On Wed, Jul 2, 2014 at 1:38 PM, Andrei Berceanu <andreiberce...@gmail.com>
wrote:

> Ok, tnx :)
> But now `fftshift`, which before used to work, gives:
>
> > fftshift(DSP.fftfreq(10))
>
> type: circshift: in typeassert, expected Frequencies, got Array{Float64,1}
>
>
> in circshift at abstractarray.jl:417
>  in fftshift at dsp.jl:145
>
>
> On Wednesday, July 2, 2014 5:01:01 PM UTC+2, João Felipe Santos wrote:
>
>> Hi Andrei,
>>
>> you can use fftfreq in DSP.jl.

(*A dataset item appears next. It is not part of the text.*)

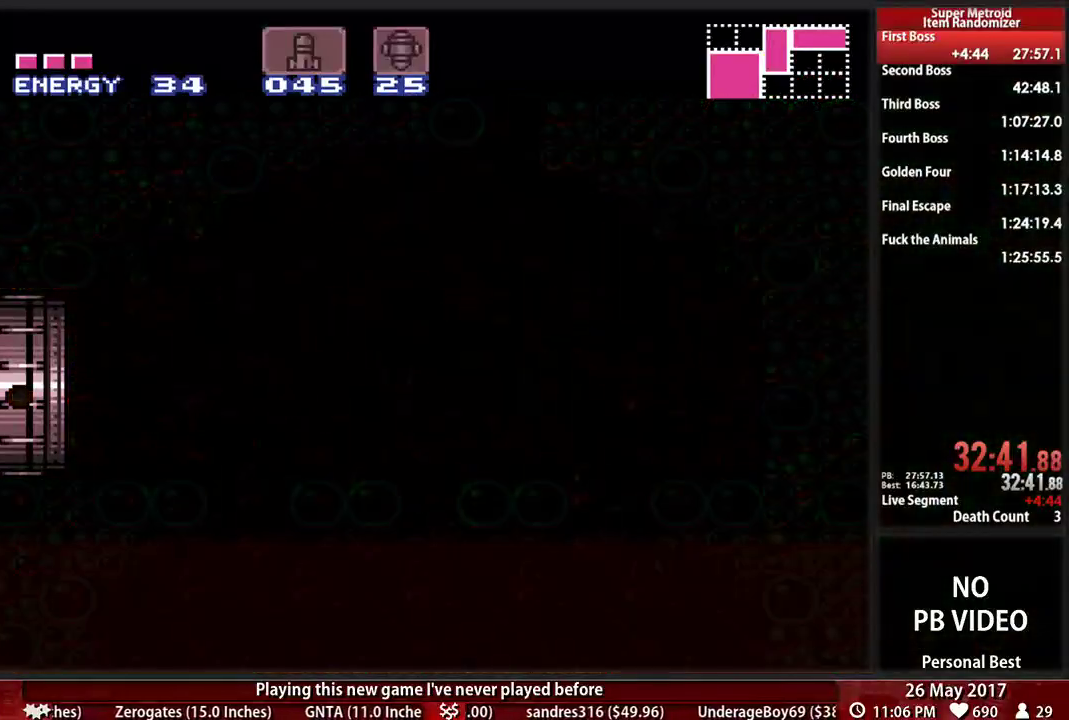
Gameplay with a controller (Nintendo layout); each line is a JSON object with the inputs held at the frame after it. "events" lists button and stick changes between this image and that frame as [ms after this image, input, new state], when the widget could be followed in between. Not read: L3 R3 SELECT START.
{"buttons": ["B", "DPAD_LEFT"], "events": [[52, "X", "down"], [224, "X", "up"], [276, "B", "up"], [276, "X", "down"], [397, "B", "down"], [431, "X", "up"]]}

The syntax is exactly the same as for your
>> function: http://dspjl.readthedocs.org/en/latest/util.html#fftfreq.
>>
>> Best
>>
>> --
>> João Felipe Santos
>>
>>
>> On Wed, Jul 2, 2014 at 9:28 AM, Andrei Berceanu <andreib...@gmail.com>
>> wrote:
>>
>>> I have written the following function to provide the same functionality
>>> as numpy's fftfreq (http://docs.scipy.org/doc/numpy/reference/generated/
>>> numpy.fft.fftfreq.html)
>>>
>>> ```
>>> function fftfreq(n::Int64, d::Float64)
>>>   N = fld(n-1,2)
>>>   p1 = [0:N]
>>>   p2 = [-fld(n,2):-1]
>>>   return [p1, p2]/(d*n)
>>> end
>>> ```
>>>
>>> From the response on https://github.com/JuliaLang/julia/issues/7317, I
>>> understand that such a function is already implemented in the DSP.jl
>>> package, perhaps using the immutable Frequencies?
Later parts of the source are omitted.